Metering, or instrumentation, complements adjustment. We need to adjust clusters for visibility into what's happening inside them. Are any computing resources near critical thresholds? Are application service levels in danger? In short, the application server, the Java Virtual Machine, and other resources must provide the right kind of information about things like memory use and latency.

Once we have dynamically adjustable clustering with good instrumentation, the linchpin of the application grid is automation. This meta-level controller plugs into the adjustment controls and metering instruments of the clusters creating an automated feedback loop of observations and adjustments. The mechanism adds nodes to clusters in need of capacity and removes nodes from clusters with reduced need.
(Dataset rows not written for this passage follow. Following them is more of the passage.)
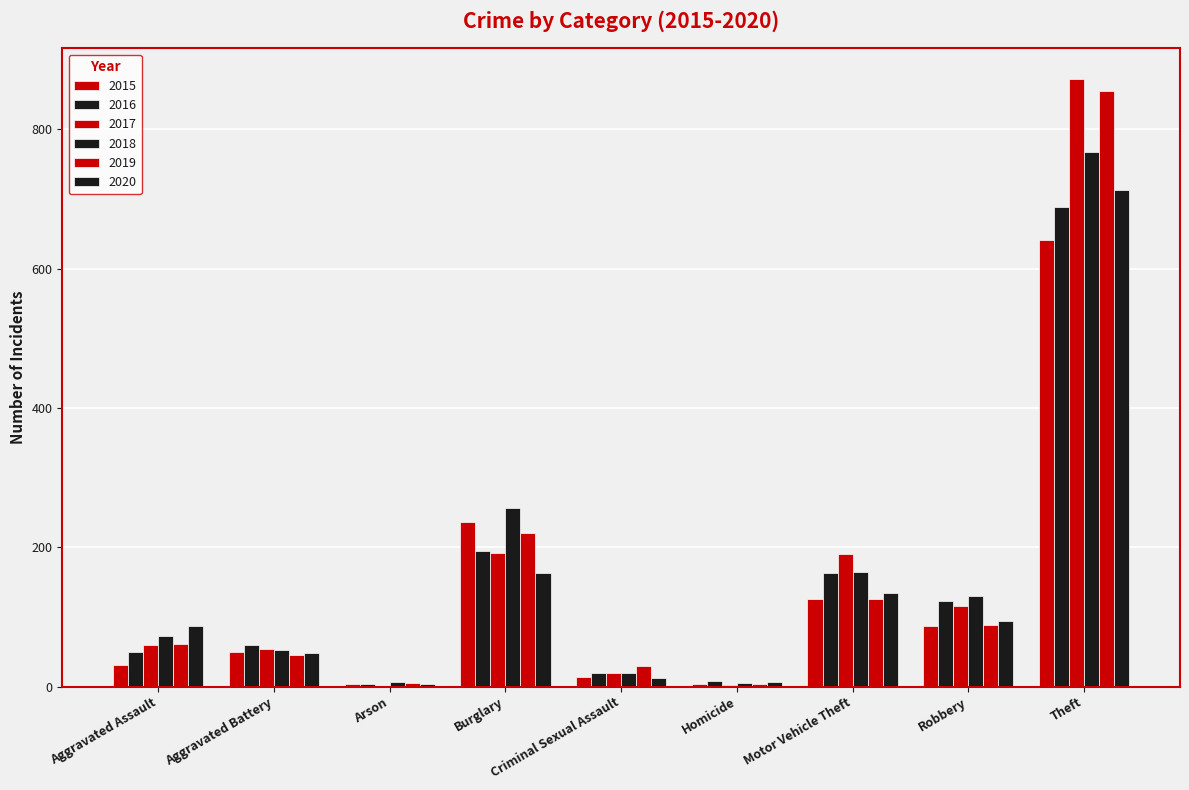

Reading left to right, list all the values displayed in this chart.

2015: Aggravated Assault=31	Aggravated Battery=50	Arson=3	Burglary=236	Criminal Sexual Assault=13	Homicide=4	Motor Vehicle Theft=125	Robbery=87	Theft=641
2016: Aggravated Assault=50	Aggravated Battery=60	Arson=3	Burglary=194	Criminal Sexual Assault=20	Homicide=8	Motor Vehicle Theft=163	Robbery=123	Theft=689
2017: Aggravated Assault=59	Aggravated Battery=54	Arson=1	Burglary=192	Criminal Sexual Assault=19	Homicide=2	Motor Vehicle Theft=191	Robbery=115	Theft=873
2018: Aggravated Assault=72	Aggravated Battery=52	Arson=6	Burglary=257	Criminal Sexual Assault=20	Homicide=5	Motor Vehicle Theft=164	Robbery=130	Theft=767
2019: Aggravated Assault=61	Aggravated Battery=45	Arson=5	Burglary=221	Criminal Sexual Assault=29	Homicide=3	Motor Vehicle Theft=125	Robbery=89	Theft=855
2020: Aggravated Assault=87	Aggravated Battery=48	Arson=4	Burglary=163	Criminal Sexual Assault=12	Homicide=6	Motor Vehicle Theft=134	Robbery=94	Theft=713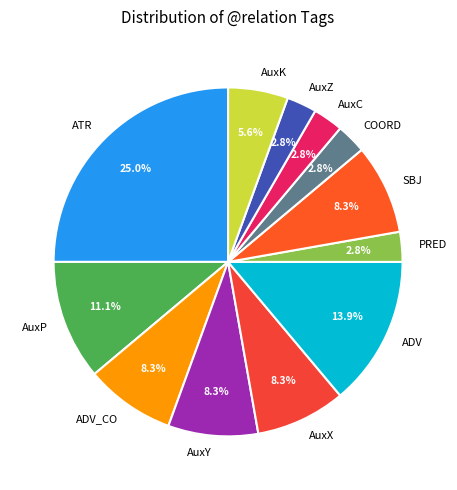

Does PRED represent more than half of the total?

No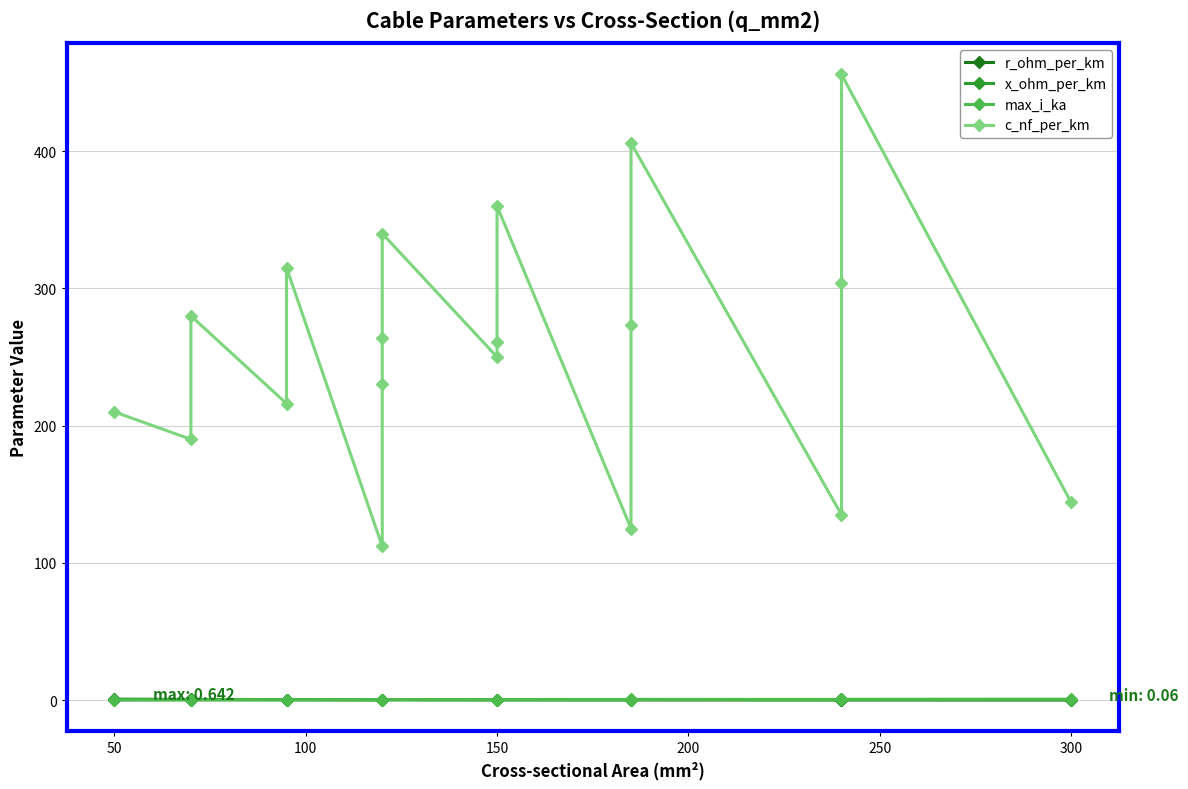

What is the difference between the maximum and minimum values in the c_nf_per_km series?

344.0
Since each cluster is ignorant of the surrounding clusters competing for resources, the application grid controller makes allocation decisions that are optimal for the grid overall, taking into account demands, resources, and policies.

Getting Started
Many enterprises have already started down the path to an application grid by using the clustering mechanisms in contemporary application servers for horizontal scale-out and by using scripting to partially automate the addition and removal of nodes.

State-of-the-art distributed caching technologies complement these early steps by creating an even more dynamic in-memory data grid with extreme scalability. Real-time JVM technology provides the predictability and additional instrumentation for applications with microsecond latency demands. And finally, as understanding and practices around application grid mature, management technologies with increasingly sophisticated mechanisms for cross-grid optimization will continue to evolve.

The combination of accelerating business change and the agility enabled by SOA imposes increasingly volatile demands on infrastructure. At the same time, the economic climate is driving the need for greater resource efficiency. It's time for a new approach to application resourcing: application grid.

Adam Messinger is Vice President of Development in the Fusion Middleware group at Oracle. He is responsible for managing the Oracle Coherence, Oracle JRockit, Oracle WebLogic Operations Control, and other web tier products. Prior to joining Oracle, he worked as a venture capitalist at Smartforest Ventures and O'Reilly AlphaTech Ventures. Adam is a graduate of the Stanford Graduate School of Business where he was a Sloan Fellow and of Willamette University where he was a G. Herbert Smith Scholar.

Mike Piech is senior director at Oracle with responsibility for Oracle Fusion Middleware products: Oracle WebLogic, Oracle Coherence, Oracle JRockit, and Oracle Tuxedo. He joined Oracle as part of the BEA acquisition, prior to which he spent seven years running product marketing at Dorado Corporation, which builds a WebLogic-based cloud solution for mortgage banking.

jabailo 05/14/09 01:39:00 PM EDT

I think application server developers should switch from trying to build something that has everything but the kitchen sink, to moderately functional, very robust and specifically useful servers.

The application grid is a great idea. Instead of repeating clusters of overloaded database and application servers, a heterogeneous network of servers that have a blend of specific functionality and some degree of programmability inside the box.